- Alcomie
- Coordinates: 40°55′53″S 145°11′00″E﻿ / ﻿40.9315°S 145.1833°E
- Population: 58 (2021 census)
- Postcode(s): 7330
- Location: 14 km (9 mi) SE of Smithton
- LGA(s): Circular Head
- Region: North West
- State electorate(s): Braddon
- Federal division(s): Braddon
Localities around Alcomie:
| Irishtown | Irishtown | Mengha |
| Irishtown | Alcomie | Mengha |
| Lileah | Lileah | Lileah |

= Alcomie, Tasmania =

Alcomie is a rural locality in the local government area of Circular Head in the North West region of Tasmania.

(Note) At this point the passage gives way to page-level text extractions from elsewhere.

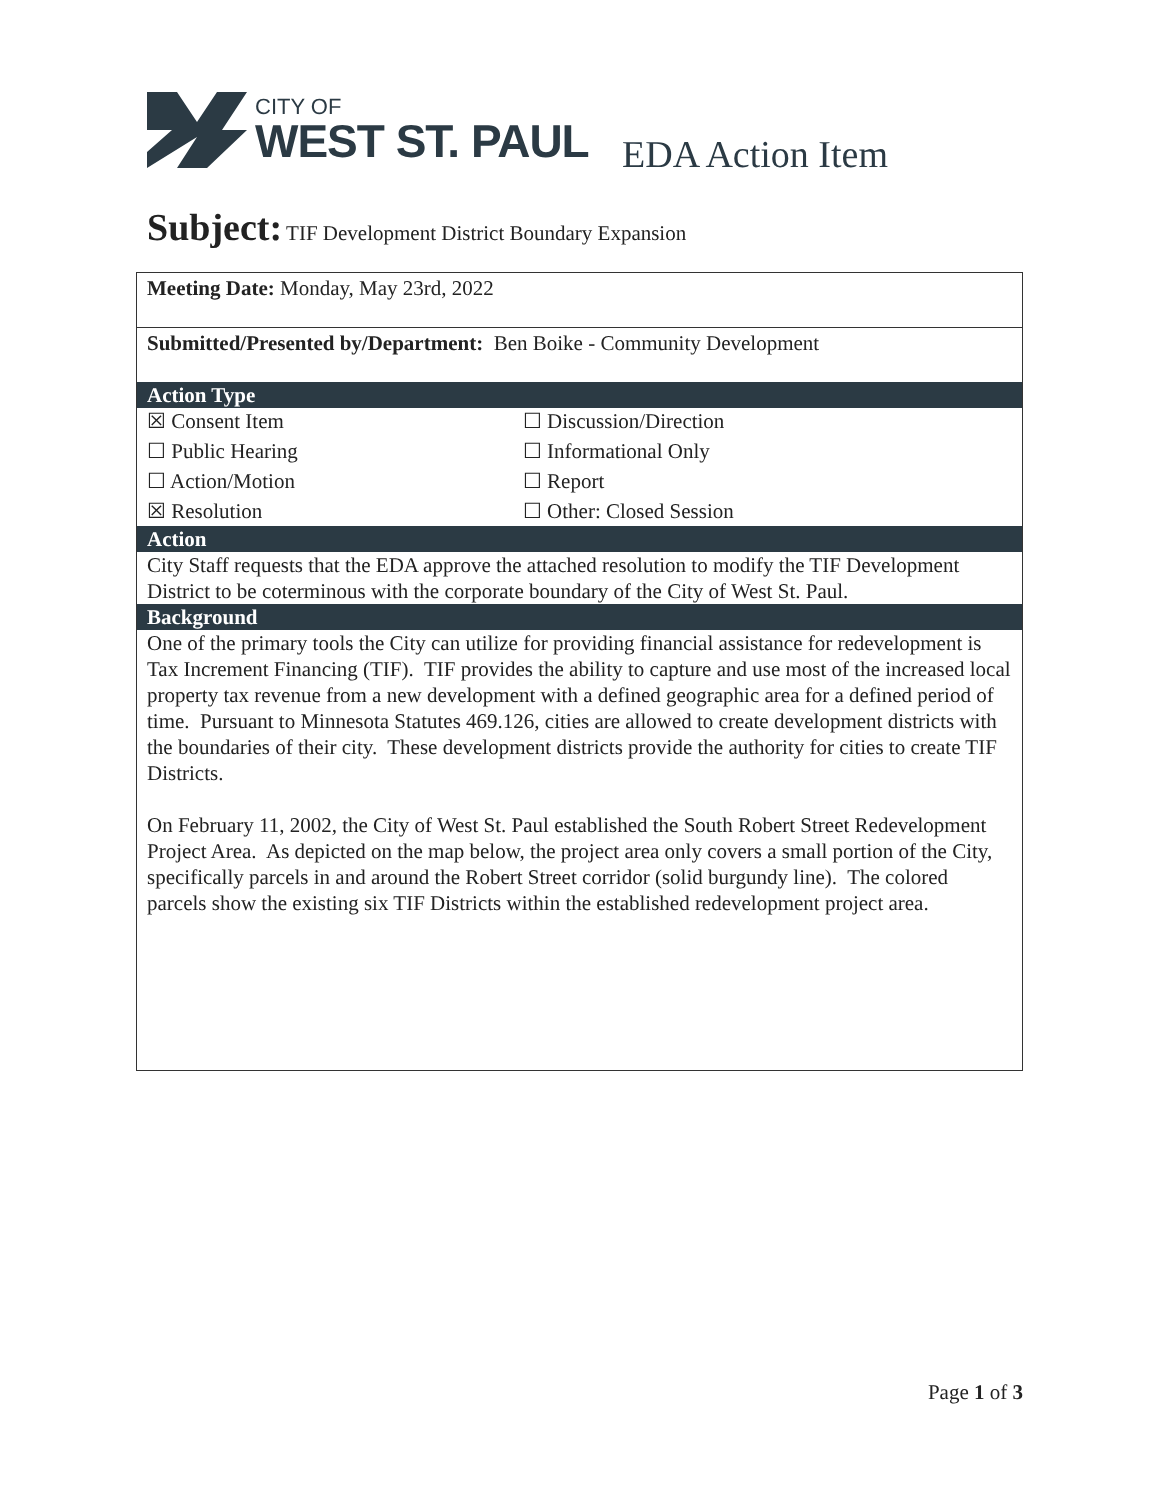CITY OF
WEST ST. PAUL
EDA Action Item
Subject: TIF Development District Boundary Expansion
| Meeting Date: Monday, May 23rd, 2022 | |
| Submitted/Presented by/Department: Ben Boike - Community Development | |
| Action Type | |
| ☒ Consent Item | ☐ Discussion/Direction |
| ☐ Public Hearing | ☐ Informational Only |
| ☐ Action/Motion | ☐ Report |
| ☒ Resolution | ☐ Other: Closed Session |
| Action | |
| City Staff requests that the EDA approve the attached resolution to modify the TIF Development District to be coterminous with the corporate boundary of the City of West St. Paul. | |
| Background | |
| One of the primary tools the City can utilize for providing financial assistance for redevelopment is Tax Increment Financing (TIF). TIF provides the ability to capture and use most of the increased local property tax revenue from a new development with a defined geographic area for a defined period of time. Pursuant to Minnesota Statutes 469.126, cities are allowed to create development districts with the boundaries of their city. These development districts provide the authority for cities to create TIF Districts. On February 11, 2002, the City of West St. Paul established the South Robert Street Redevelopment Project Area. As depicted on the map below, the project area only covers a small portion of the City, specifically parcels in and around the Robert Street corridor (solid burgundy line). The colored parcels show the existing six TIF Districts within the established redevelopment project area. | |
Page 1 of 3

It is located about 14 km south-east of the town of Smithton.
The 2021 census recorded a population of 58 for Alcomie.

==History==
The locality was gazetted in 1907. Alcomie is the Aboriginal term for “beautiful view”.

==Geography==
The western part of the locality is farmland, while the south-east remains heavily timbered.

==Road infrastructure==
The C219 route (South Road) enters from the north-east and runs west, south and north-west before exiting, where it turns south along the western boundary for a short distance. Route C220 (Johns Hill Road) starts at an intersection with route C219 on the western boundary and runs away to the west.